====== Text segment

Wrangell Medical Center receives FOI requests

One came from Janell Privett, whose request includes a list of 14 items of information including WMC’s total expenditures on various legal fees and travel expenses for hospital administration and board members.

Privett initially made her Freedom of Information (FOI) request in writing to WMC Chief Executive Officer Noel Selle-Rea March 19.

She came to the Board meeting last week to ask the WMC Board members to reconsider her request for information — what hospital staff has estimated would total 6,000 pages in documents.

If her request is fulfilled, those 6,000 pages are estimated to cost Privett $5,000 due to the hospital’s set copying cost of .25 cents per page, and the cost of the hours it would take hospital staff to compile the documents.

Privett asked that she not be “put through hurdles” to receive the requested documents.

“I will get my answers,” she told the WMC Board. “I just think it would be sad for a public member to have to spend this amount of money when there are people hired to work for the public.”

Specifically, Privett’s FOI request asks for expenditures of WMC for legal services related to the new hospital construction project and those related to any attorneys or investigators used to investigate local physician Greg Salard, who has had his privileges at the hospital denied.

She also has requested expenditures of WMC relating to staff and hospital board travel since 2009, as well as Selle-Rea’s credit card statements and employment contract.

Privett said she is not requesting any information as a “personal vendetta” against the hospital, but for the reasons, or “frustrations,” with the hospital Board listed in the petitions filed with the city to recall eight of the nine WMC Board members.

============
====== Provided data

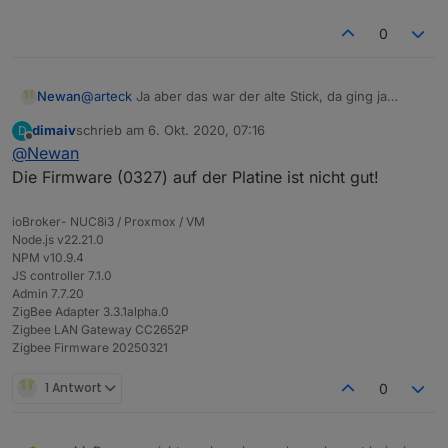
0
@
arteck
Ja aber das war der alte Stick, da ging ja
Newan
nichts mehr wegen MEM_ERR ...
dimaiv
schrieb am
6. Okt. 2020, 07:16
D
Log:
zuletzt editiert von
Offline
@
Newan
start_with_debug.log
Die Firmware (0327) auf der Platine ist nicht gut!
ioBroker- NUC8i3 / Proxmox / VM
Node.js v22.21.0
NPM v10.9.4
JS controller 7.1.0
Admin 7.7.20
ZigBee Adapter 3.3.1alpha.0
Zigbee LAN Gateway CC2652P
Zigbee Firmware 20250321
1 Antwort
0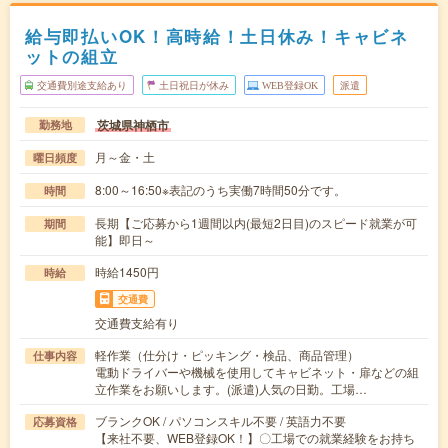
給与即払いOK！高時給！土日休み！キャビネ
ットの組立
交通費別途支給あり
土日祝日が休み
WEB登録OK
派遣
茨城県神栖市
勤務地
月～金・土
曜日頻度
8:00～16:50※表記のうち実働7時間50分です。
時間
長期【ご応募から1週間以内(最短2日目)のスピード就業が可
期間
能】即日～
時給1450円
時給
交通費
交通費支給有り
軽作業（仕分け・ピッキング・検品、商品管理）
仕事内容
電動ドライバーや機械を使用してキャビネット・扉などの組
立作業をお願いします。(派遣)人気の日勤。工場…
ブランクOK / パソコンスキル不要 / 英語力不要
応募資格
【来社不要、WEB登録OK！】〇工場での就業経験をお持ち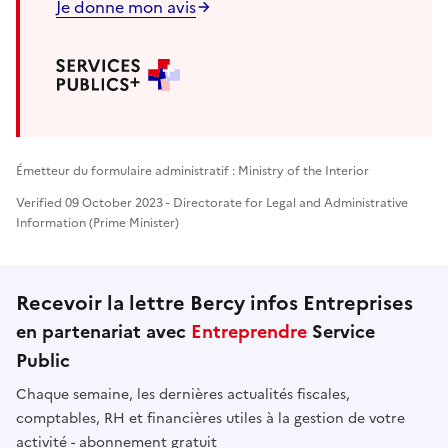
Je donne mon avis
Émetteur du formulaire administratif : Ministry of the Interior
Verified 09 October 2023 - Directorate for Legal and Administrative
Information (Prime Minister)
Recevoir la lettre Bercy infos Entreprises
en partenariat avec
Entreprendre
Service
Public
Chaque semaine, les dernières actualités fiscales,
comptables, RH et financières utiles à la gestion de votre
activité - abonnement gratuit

============

→ **Instructions to follow**: Reproduce the part of the Wrangell Medical Center article that begins with the words "Privett asked that" and ends after "and employment contract.".

→ **Solution for this exercise**:
Privett asked that she not be “put through hurdles” to receive the requested documents.

“I will get my answers,” she told the WMC Board. “I just think it would be sad for a public member to have to spend this amount of money when there are people hired to work for the public.”

Specifically, Privett’s FOI request asks for expenditures of WMC for legal services related to the new hospital construction project and those related to any attorneys or investigators used to investigate local physician Greg Salard, who has had his privileges at the hospital denied.

She also has requested expenditures of WMC relating to staff and hospital board travel since 2009, as well as Selle-Rea’s credit card statements and employment contract.